# Records for this exercise
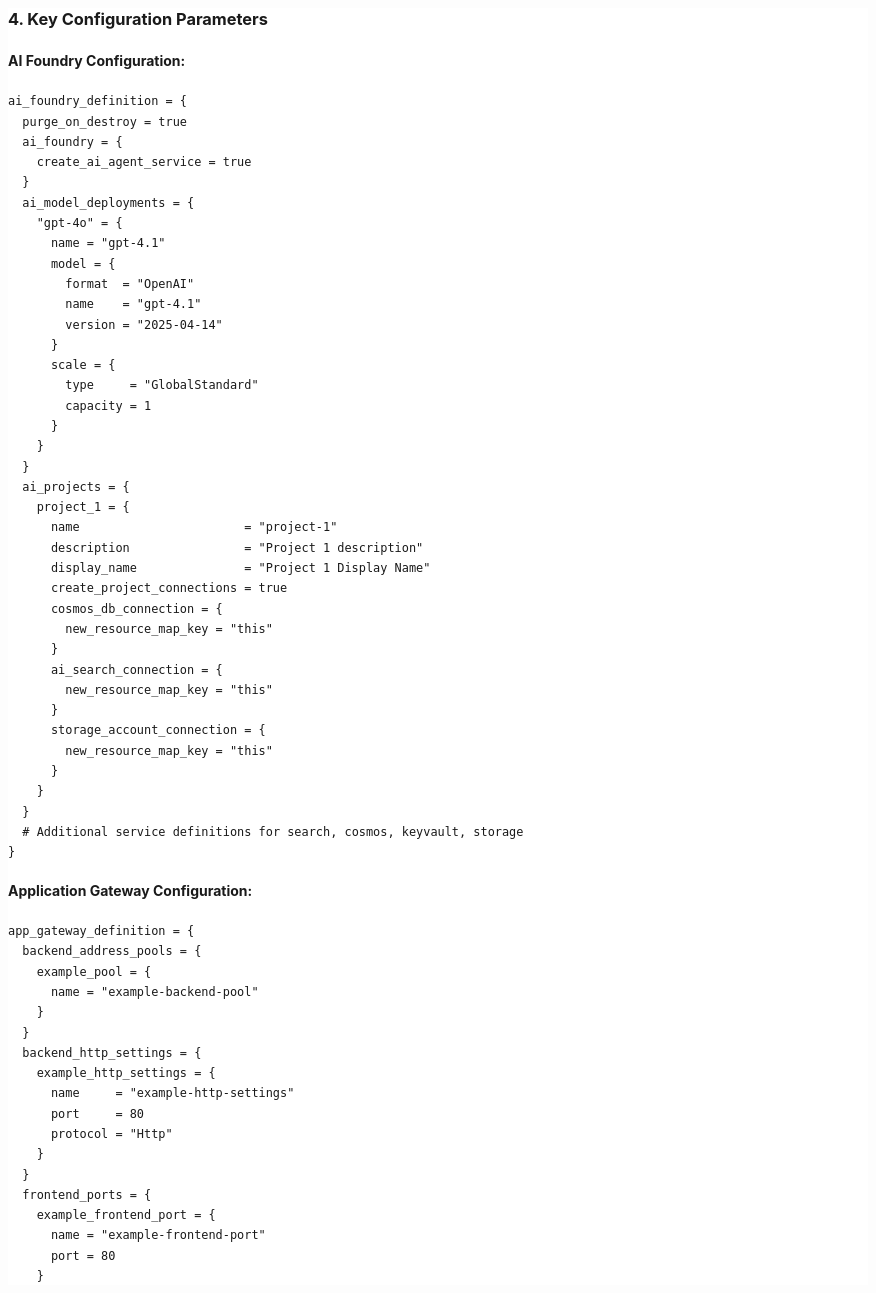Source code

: ### 4. Key Configuration Parameters

#### AI Foundry Configuration:
```hcl
ai_foundry_definition = {
  purge_on_destroy = true
  ai_foundry = {
    create_ai_agent_service = true
  }
  ai_model_deployments = {
    "gpt-4o" = {
      name = "gpt-4.1"
      model = {
        format  = "OpenAI"
        name    = "gpt-4.1"
        version = "2025-04-14"
      }
      scale = {
        type     = "GlobalStandard"
        capacity = 1
      }
    }
  }
  ai_projects = {
    project_1 = {
      name                       = "project-1"
      description                = "Project 1 description"
      display_name               = "Project 1 Display Name"
      create_project_connections = true
      cosmos_db_connection = {
        new_resource_map_key = "this"
      }
      ai_search_connection = {
        new_resource_map_key = "this"
      }
      storage_account_connection = {
        new_resource_map_key = "this"
      }
    }
  }
  # Additional service definitions for search, cosmos, keyvault, storage
}
```

#### Application Gateway Configuration:
```hcl
app_gateway_definition = {
  backend_address_pools = {
    example_pool = {
      name = "example-backend-pool"
    }
  }
  backend_http_settings = {
    example_http_settings = {
      name     = "example-http-settings"
      port     = 80
      protocol = "Http"
    }
  }
  frontend_ports = {
    example_frontend_port = {
      name = "example-frontend-port"
      port = 80
    }
```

# Exercise brief
Reproduce the material word for word. Skip every picture it holds.

# Task solution
Source code

: ### 4. Key Configuration Parameters

#### AI Foundry Configuration:
```hcl
ai_foundry_definition = {
  purge_on_destroy = true
  ai_foundry = {
    create_ai_agent_service = true
  }
  ai_model_deployments = {
    "gpt-4o" = {
      name = "gpt-4.1"
      model = {
        format  = "OpenAI"
        name    = "gpt-4.1"
        version = "2025-04-14"
      }
      scale = {
        type     = "GlobalStandard"
        capacity = 1
      }
    }
  }
  ai_projects = {
    project_1 = {
      name                       = "project-1"
      description                = "Project 1 description"
      display_name               = "Project 1 Display Name"
      create_project_connections = true
      cosmos_db_connection = {
        new_resource_map_key = "this"
      }
      ai_search_connection = {
        new_resource_map_key = "this"
      }
      storage_account_connection = {
        new_resource_map_key = "this"
      }
    }
  }
  # Additional service definitions for search, cosmos, keyvault, storage
}
```

#### Application Gateway Configuration:
```hcl
app_gateway_definition = {
  backend_address_pools = {
    example_pool = {
      name = "example-backend-pool"
    }
  }
  backend_http_settings = {
    example_http_settings = {
      name     = "example-http-settings"
      port     = 80
      protocol = "Http"
    }
  }
  frontend_ports = {
    example_frontend_port = {
      name = "example-frontend-port"
      port = 80
    }
```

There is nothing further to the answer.